My Dad is in town, so I’m taking a break from writing.
Too busy fishing, hanging out and playing with our new cat, Esther.
In the meantime…
I’m going to post some old posts. Enjoy!!
The Fallacy of “Just”
APR 23, 2014
The other day a friend of mine was talking to a coworker about a colleague who was leaving the company. It wasn’t entirely surprising, honestly. He hadn’t been with the company for more than 6 months, and in the short time he was there he struggled with quite a few things, and even more with people.
Primarily, he didn’t understand the company, the company’s products nor the company’s culture. This is a deadly trifecta for someone in leadership, so it just wasn’t exactly a startling announcement.But something he said on the way out was surprising. He was commenting (in a private conversation, for the record) that the friend of mine was “just” a great engineer.
The “just” is, of course, the big kick in the shins. This person is indeed a great engineer, but in this man’s eyes they are “just” a great engineer.

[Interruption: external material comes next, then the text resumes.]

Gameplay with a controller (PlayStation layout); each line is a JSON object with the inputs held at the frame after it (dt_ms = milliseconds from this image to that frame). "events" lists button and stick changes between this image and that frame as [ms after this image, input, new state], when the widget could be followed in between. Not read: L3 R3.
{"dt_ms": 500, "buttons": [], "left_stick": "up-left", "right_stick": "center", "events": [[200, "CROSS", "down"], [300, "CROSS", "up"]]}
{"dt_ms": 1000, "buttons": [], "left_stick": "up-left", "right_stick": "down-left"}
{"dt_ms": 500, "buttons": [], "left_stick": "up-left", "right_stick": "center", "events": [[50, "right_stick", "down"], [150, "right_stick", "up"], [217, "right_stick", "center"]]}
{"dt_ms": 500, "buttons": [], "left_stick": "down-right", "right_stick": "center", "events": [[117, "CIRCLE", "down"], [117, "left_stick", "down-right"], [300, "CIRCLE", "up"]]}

I, of course, was astonished at the gall of this statement, and naturally offended for my compatriot. However, it is such a ridiculous claim that I have been amused by the naiveté and ignorance of the statement. I, as well as the colleagues and friends surrounding us, know the depth and value of this person. We know what they have contributed to the world, and we know there is more yet to come. We know the volumes of knowledge this person possesses, and to what great lengths they go to share, comfort, support and uplift those around them.
There was a card on facebook I read the other day that said, “You know who the strong women are. They are the ones you see building each other up instead of tearing each other down.” This is the kind of sentiment I would associate with this person.
“Just” a great engineer.
This is like saying Einstein was “just” a great physicist. Kirk Douglas was “just” a great actor. Ford was “just” a great engineer. Maya Angelou is “just” a great poet. Like, they could have done so much more with their lives, but they were “just” great at their profession.

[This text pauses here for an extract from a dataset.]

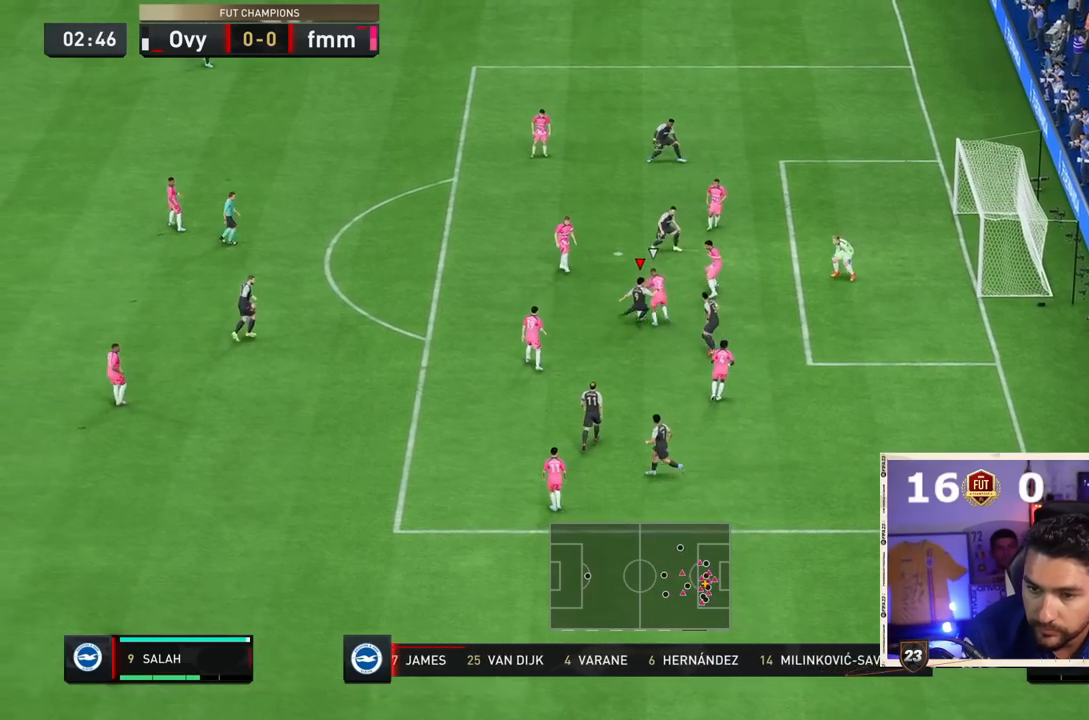
{"dt_ms": 500, "buttons": [], "left_stick": "down-right", "right_stick": "center"}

“I’ve learned that people will forget what you said, people will forget what you did, but people will never forget how you made them feel.” – Maya Angelou
I left the workforce about 10 years ago, and I have to admit something.
I am just a housewife.
I know, it was a huge shocker to me too! I spent 12 years digging myself out of public school, a few years digging my way up and out of college, and all that time I had a job somewhere: sometimes in a real estate office, sometimes in an art gallery, sometimes as a substitute teacher for both private and public elementary schools.

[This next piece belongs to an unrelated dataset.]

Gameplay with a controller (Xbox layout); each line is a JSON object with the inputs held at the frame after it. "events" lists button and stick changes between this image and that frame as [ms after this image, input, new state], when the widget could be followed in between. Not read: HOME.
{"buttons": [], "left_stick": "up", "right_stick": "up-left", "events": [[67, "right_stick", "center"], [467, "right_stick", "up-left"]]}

So when I got to the point where Ben and I decided that I would stay home and raise our brood of kids, it was an extremely exciting venture. Kids! And a home! And now we’re homeschooling! I love it!!
However, very quickly into this new path I had the same conversation quite a few times. I would be asked what I do for a living, and I would answer…and the response was: “So, you’re “just” a housewife.”
It definitely took a few years of being kicked in the shins to start building up some thicker skin than I previously had, I’ll say that. But you know what I determined?
This is my path. I did not choose this path because it is an easy path. I did not choose this path because it was the most socially gratifying path. I did not choose this path to make headlines.
I chose this path because it is my path. It is the path that will lead our children. It is the path that will build the foundations and walls of myself as a woman.
And I choose to define myself. No small talk conversation has the authority to give me an identity of “just” a housewife. I learned years ago that you can hear people just fine. However, you are not required to accept a darn word they say.
I choose not to accept being “just” a housewife.
I choose to be an AMAZING housewife. I choose to do INCREDIBLE things with my children’s education. I choose to reject the ideas that what I have chosen to do is belittling to my station in life. Those ideas are naive and ignorant, and the people who believe them fail to see the endless possibilities available. As a housewife I have no contracts binding me, I have no library of endless knowledge shut to me, and I have 24 hours in the day to conquer life. This is a good place to be, my friends.
“Those who lead inspire us… Whether they are individuals or organizations, we follow those who lead not because we have to but because we want to.” ~Simon Sinek
The point of being an excellent wife, mother, woman is to be the inspiration. Goodness knows, I’ve been inspired by some pretty incredible people. I would love to inspire others to do something meaningful, something that will change the world. I am starting with my children.
“Poor leaders push us towards the goal. Great leaders guide us through the journey.” ~Simon Sinek
Keep your eye on the journey, and leave the “just” to the fools.